REQUIRED ACTION 1: According to the letter to Theo below, which draughtsman wrote the little book Croquis à la plume?
REQUIRED ACTION 2: Decide whether each statement agrees with the letter to Theo below, answering yes or no and quoting the deciding words: (a) The writer has sent Theo a great deal of work recently. (b) The writer is currently occupied with large heads. (c) The toothache sometimes affects the writer's left eye.

DOCUMENT SEGMENT:
——————————
1r:1
My dear Theo,
Before the year ends, I feel a need to thank you again for all your help and friendship. I’ve sent you almost nothing for a considerable time, but I’m saving up for when you come some day.
I’m sorry that I haven’t managed to make a saleable drawing this year — I really don’t know why it is that I haven’t managed this.
I wish you were in the studio once more. I believe I wrote to you recently that at present I’m occupied with large heads because I felt I needed to study the structure of a skull and the composition of a physiognomy more intimately.
The work is most absorbing, and the other day I found some things that I had long looked for in vain.1 Anyway, you’ll see everything when you come.
The past few days I’ve had a constant, troublesome toothache that sometimes affects my right eye and ear, and may perhaps involve the nerves too. One becomes indifferent to many things when one has toothache, but it’s curious that Daumier’s drawings, for example, are so striking that one almost forgets about the toothache. I have two more sheets by him, ‘Excursion train’,  1v:2 passengers with pale faces and black coats in raw weather who get to the platform too late. Women with howling infants between them.2
Do you know the little book Croquis à la plume written by the draughtsman Henry Monnier (who invented Mr Prudhomme)? In it I read a ‘journey by diligence’, amazingly true to life.3
You’ll still be busy with your inventory and I shan’t hold you up. I heartily wish you the very best in the New Year.
——————————
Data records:

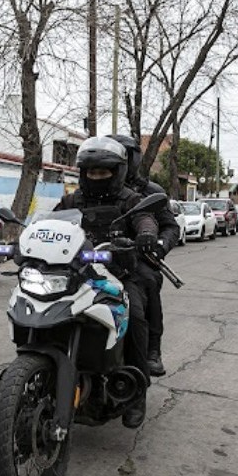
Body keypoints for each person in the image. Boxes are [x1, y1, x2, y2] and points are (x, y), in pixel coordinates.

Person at [54, 136, 160, 428]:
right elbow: (50, 224)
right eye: (91, 172)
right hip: (78, 272)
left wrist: (146, 233)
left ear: (117, 172)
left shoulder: (129, 199)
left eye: (103, 172)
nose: (96, 177)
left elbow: (145, 219)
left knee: (135, 315)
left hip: (120, 273)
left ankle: (137, 394)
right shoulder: (72, 200)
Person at [111, 135, 180, 377]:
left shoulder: (150, 191)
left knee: (148, 281)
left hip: (138, 259)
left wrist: (157, 247)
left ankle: (152, 350)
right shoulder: (93, 188)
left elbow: (171, 227)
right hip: (98, 257)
——————————
EXERCISE RESULT 1: Henry Monnier, who invented Mr Prudhomme.

EXERCISE RESULT 2:
(a) No: "I’ve sent you almost nothing for a considerable time"
(b) Yes: "at present I’m occupied with large heads"
(c) No: "sometimes affects my right eye and ear"